If you are asking the question, then you have not experienced it. I have... met my wife on an introduction from my boss at the time, we went on a date, she moved in three weeks later, we talked about marriage and married after 1 year, and here we are almost 20 years later madly in love with each other, spending every free moment together. I hope you find your soul mate, it's absolutely great... then you too will know what love is.

2006-12-14 11:24:42 · answer #7 · answered by joe d 3 · 0 0

At first you are in fatuated with each other. He's nice looking or she is. Than you date, have fun. Get to know each other. Then you want to be serious. So lets get married. Than you start having kids. And now your husband has health problems. He is dying in the hospitol. You don't want to let him go. He dies in your arms. A man you supported your family finanialy, would go to work on his death bed. Would go with out lunch for a month. To have enough money to buy his love a white leather coat. Who buried their 3 children. All alone. When wife was to ill from having them.
As the years go and she is alone, with her five kids now. Not much money to live on. But must believe he is always watching out for her and the family.
Now she raised the family alone. And now she is old, And sickly, and feels her, only love around her. Waiting for him. And it all started at love at first sight. But the love grew over the years...

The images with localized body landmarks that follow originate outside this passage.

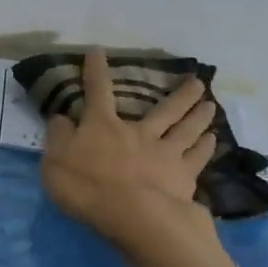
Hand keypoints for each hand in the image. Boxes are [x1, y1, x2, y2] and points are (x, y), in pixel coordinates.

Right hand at [41, 49, 219, 251]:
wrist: (132, 215)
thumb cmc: (86, 188)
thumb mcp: (55, 162)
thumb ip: (58, 137)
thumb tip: (60, 117)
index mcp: (103, 127)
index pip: (97, 93)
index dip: (95, 71)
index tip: (98, 51)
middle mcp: (139, 133)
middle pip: (164, 109)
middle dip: (180, 94)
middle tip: (197, 81)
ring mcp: (166, 154)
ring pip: (186, 129)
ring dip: (199, 116)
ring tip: (211, 105)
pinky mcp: (183, 177)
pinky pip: (197, 158)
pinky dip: (205, 148)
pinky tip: (212, 141)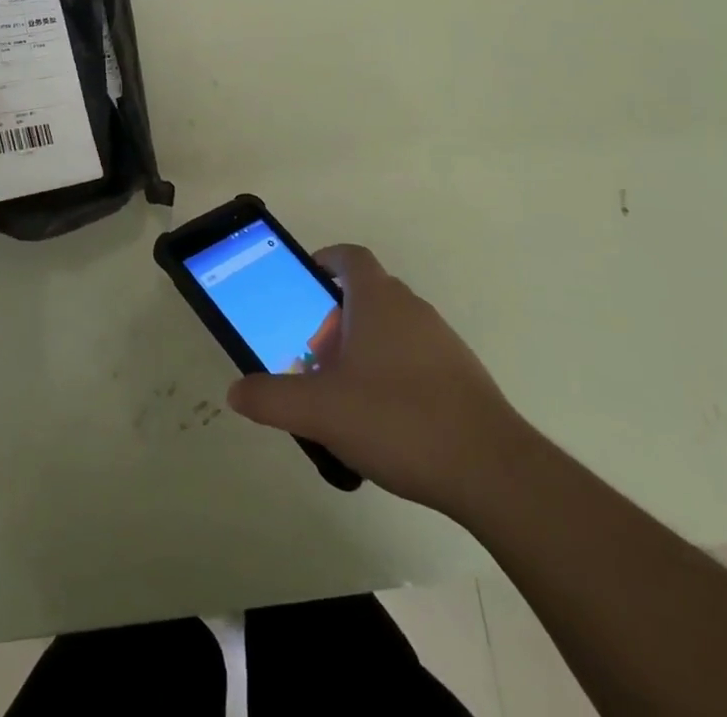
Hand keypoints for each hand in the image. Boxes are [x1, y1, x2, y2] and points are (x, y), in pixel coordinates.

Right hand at [225, 244, 528, 517]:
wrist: (490, 468)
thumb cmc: (397, 419)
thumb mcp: (320, 411)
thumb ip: (272, 399)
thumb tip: (236, 391)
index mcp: (378, 300)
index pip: (350, 257)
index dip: (326, 260)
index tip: (306, 281)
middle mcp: (412, 308)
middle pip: (369, 293)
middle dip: (336, 315)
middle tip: (313, 353)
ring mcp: (442, 340)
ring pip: (393, 327)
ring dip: (365, 345)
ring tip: (344, 391)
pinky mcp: (462, 375)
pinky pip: (416, 357)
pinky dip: (393, 371)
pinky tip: (384, 419)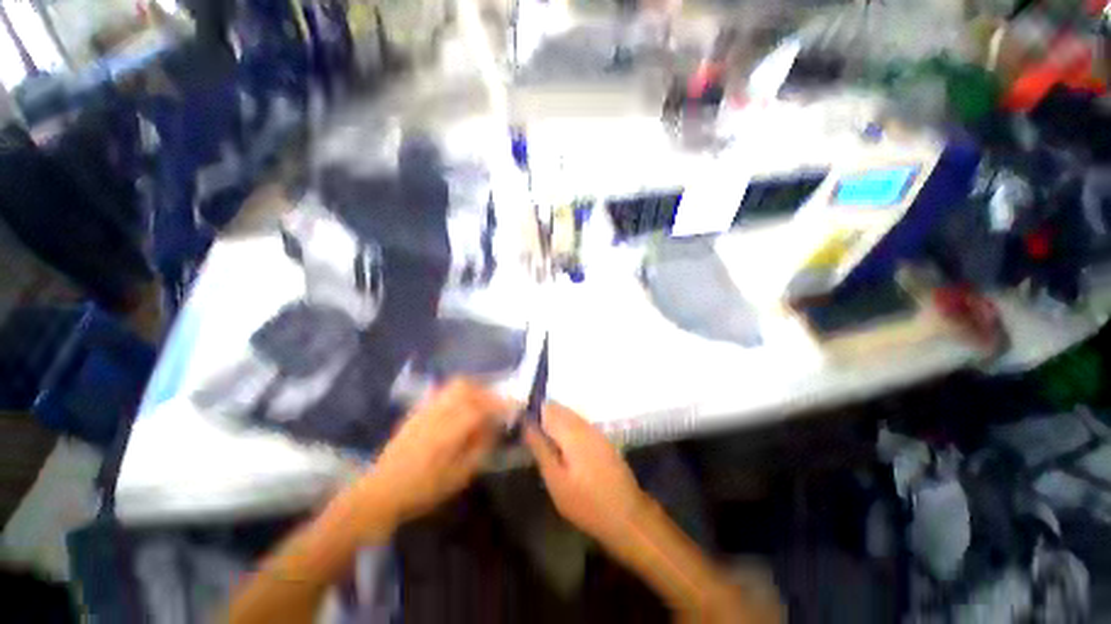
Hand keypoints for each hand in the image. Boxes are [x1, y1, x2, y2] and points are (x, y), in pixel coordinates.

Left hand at [354, 379, 508, 526]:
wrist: (379, 492)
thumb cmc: (423, 490)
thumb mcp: (459, 476)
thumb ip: (480, 447)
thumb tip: (496, 426)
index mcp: (448, 431)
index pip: (481, 407)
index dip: (502, 403)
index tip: (517, 404)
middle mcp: (437, 413)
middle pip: (466, 387)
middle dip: (487, 390)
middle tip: (497, 403)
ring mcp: (425, 409)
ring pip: (453, 385)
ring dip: (473, 388)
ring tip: (482, 402)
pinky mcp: (417, 410)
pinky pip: (442, 391)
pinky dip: (458, 392)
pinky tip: (462, 406)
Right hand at [523, 404, 649, 543]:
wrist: (626, 514)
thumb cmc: (586, 502)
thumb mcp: (556, 480)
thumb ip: (541, 449)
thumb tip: (526, 425)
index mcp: (571, 431)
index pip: (547, 408)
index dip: (532, 413)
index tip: (520, 425)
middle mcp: (584, 424)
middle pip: (559, 409)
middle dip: (542, 417)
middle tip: (529, 437)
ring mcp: (595, 431)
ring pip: (569, 416)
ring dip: (554, 423)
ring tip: (542, 443)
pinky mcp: (602, 439)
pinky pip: (579, 424)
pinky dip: (566, 430)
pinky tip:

2006-12-14 11:35:50 · answer #8 · answered by Anonymous · 0 0

I'm not sure about love at first sight. i think that love needs to be built during a relationship. If you dive into love too fast it seems to work out for the worse. My parents got married right after highschool...and then they got divorced 2 years after i was born.

2006-12-14 11:57:06 · answer #9 · answered by debatable 2 · 0 0

There is not love at first sight but that's a way to describe it. Really it's love at first conversation and very little part of sight.

2006-12-14 11:19:45 · answer #10 · answered by K 2 · 0 0

Love? Nah. Lust at first sight? Yep.

True love takes time to develop. I know I love my boyfriend because he can tick me off to the point of me wanting to push him off of the nearest cliff, but at the end of the day, I know that there is no other person that I'd rather be with. That's love.